## [Assigned task 1]
In the text on HIV and AIDS in Zambia, reproduce the stretch from "Across Zambia, hundreds" through "people and their families." word for word.
## [Assigned task 2]
Translate this sentence from the text on HIV and AIDS in Zambia into Spanish: "Sometimes this can be as basic as encouraging children to play."
## [Assigned task 3]
According to the text on HIV and AIDS in Zambia, how many volunteers will the home-based care programme have at full capacity?

## [Text shown]
/---
In Zambia, 16 percent of all adults are infected with HIV and 89,000 people die each year, according to the latest figures from UNAIDS. Life expectancy is 39. One in seven children have lost one or both parents and, in many community schools, up to half the pupils are orphans.
Flora Hibeene, from the Victoria Falls compound just outside Livingstone, is a home-based care volunteer for CARE International who visits people living with HIV and AIDS and offers them support. She says: “I’ve been a caregiver since the programme began – I have five clients who I visit at least once a week. It is challenging but it is a valuable service for the people we visit and their families.”
Across Zambia, hundreds of thousands of people are now chronically ill as a result of HIV and AIDS. They are often suffering great pain and the burden on already-stretched families can be tremendous. CARE is running several projects under the umbrella of a £10 million programme funded by the UK Government’s Department for International Development aimed at tackling the wide-ranging impact of HIV and AIDS. Part of this is a programme of home-based care in seven districts across Zambia, training and equipping volunteers to offer practical and emotional support to chronically ill people and their families.
At full capacity, it will have 4,000 volunteers, like Flora, offering support to some 15,000 chronically sick patients. After their training, each care-giver is provided with kits containing useful items like cotton wool, bandages and paracetemol, and then they carry out regular home visits to their patients.
Children who have lost one or both of their parents to the illness, and families caring for orphans, are among the most vulnerable in society. CARE’s SCOPE-OVC programme (Strengthening Community Partnerships for the Empowerment of Orphans and Vulnerable Children) works through community schools to help orphans and vulnerable children deal with the loss and grief they are experiencing by training teachers and guardians in what is known as psycho-social support.
Sometimes this can be as basic as encouraging children to play. Often, it is helping those around them understand how children behave when they are grieving. SCOPE-OVC also provides teacher training, school materials and repairs to school buildings to try to give orphans and vulnerable children the chance of the best possible education and all the opportunities that brings with it.
As well as providing practical assistance like this, CARE is also supporting a network of community organisations - the Treatment Advocacy and Literacy Campaign – representing people living with HIV and AIDS to try to influence the Government policies that affect them.
And in November 2005, CARE helped to organize the first ever national conference in Zambia bringing together public and private organizations, Government departments, community groups, Zambian citizens and international organizations to discuss how to help people live longer and more healthily with the illness.
\---
## [The data]
/---
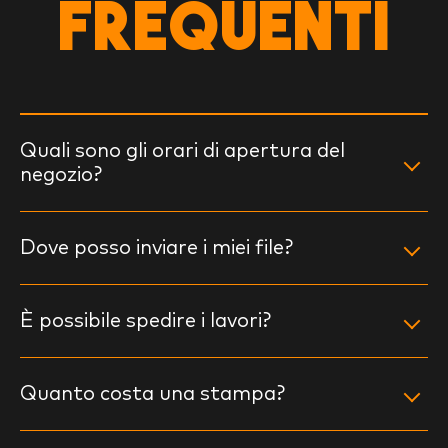
FREQUENTI
Quali sono gli orari di apertura del
negozio?
Dove posso inviare i miei file?
È possibile spedire i lavori?
Quanto costa una stampa?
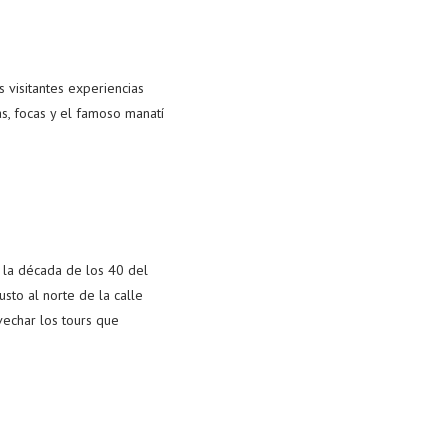
s visitantes experiencias
as, focas y el famoso manatí
a la década de los 40 del
usto al norte de la calle
vechar los tours que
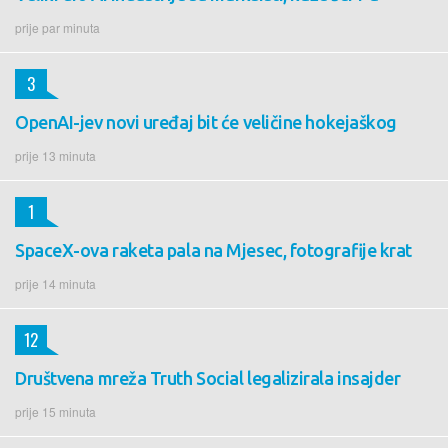
prije par minuta
3
OpenAI-jev novi uređaj bit će veličine hokejaškog
prije 13 minuta
1
SpaceX-ova raketa pala na Mjesec, fotografije krat
prije 14 minuta
12
Društvena mreža Truth Social legalizirala insajder
prije 15 minuta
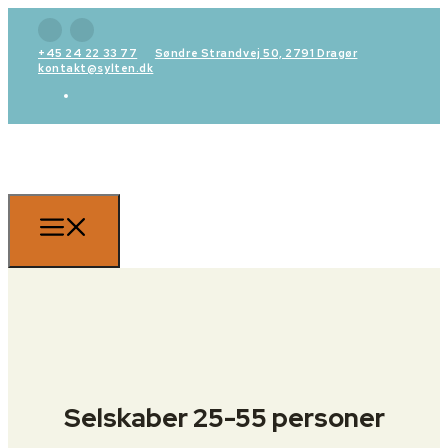
+45 24 22 33 77
Søndre Strandvej 50, 2791 Dragør
kontakt@sylten.dk
Selskaber 25-55 personer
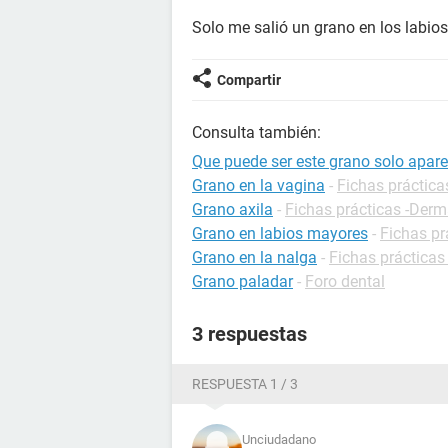
Solo me salió un grano en los labios
Compartir
Consulta también:
Que puede ser este grano solo apar
Grano en la vagina
-
Fichas práctica
Grano axila
-
Fichas prácticas -Derm
Grano en labios mayores
-
Fichas pr
Grano en la nalga
-
Fichas prácticas
Grano paladar
-
Foro dental
3 respuestas
RESPUESTA 1 / 3
Unciudadano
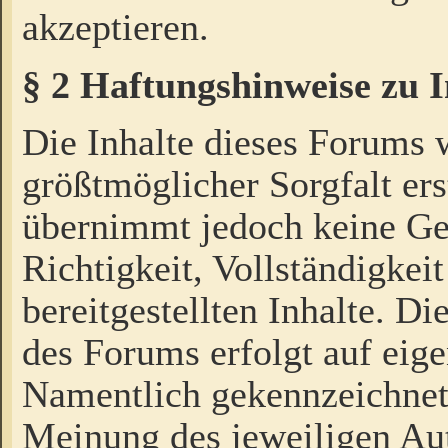
akzeptieren.
§ 2 Haftungshinweise zu 
Die Inhalte dieses Forums 
größtmöglicher Sorgfalt ers
übernimmt jedoch keine Ge
Richtigkeit, Vollständigkeit
bereitgestellten Inhalte. Di
des Forums erfolgt auf eig
Namentlich gekennzeichnet
Meinung des jeweiligen Au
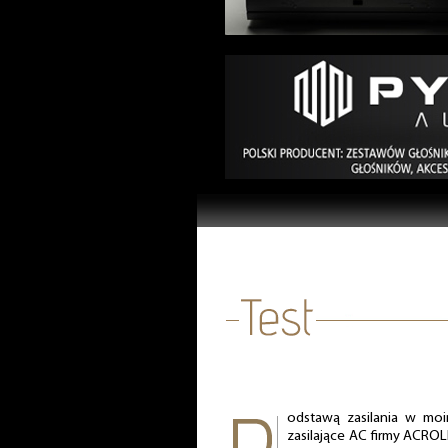
odstawą zasilania w moi
zasilające AC firmy ACRO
\---
## [Written reply 1]
Across Zambia, hundreds of thousands of people are now chronically ill as a result of HIV and AIDS. They are often suffering great pain and the burden on already-stretched families can be tremendous. CARE is running several projects under the umbrella of a £10 million programme funded by the UK Government’s Department for International Development aimed at tackling the wide-ranging impact of HIV and AIDS. Part of this is a programme of home-based care in seven districts across Zambia, training and equipping volunteers to offer practical and emotional support to chronically ill people and their families.

## [Written reply 2]
A veces esto puede ser tan sencillo como animar a los niños a jugar.

## [Written reply 3]
4,000 volunteers.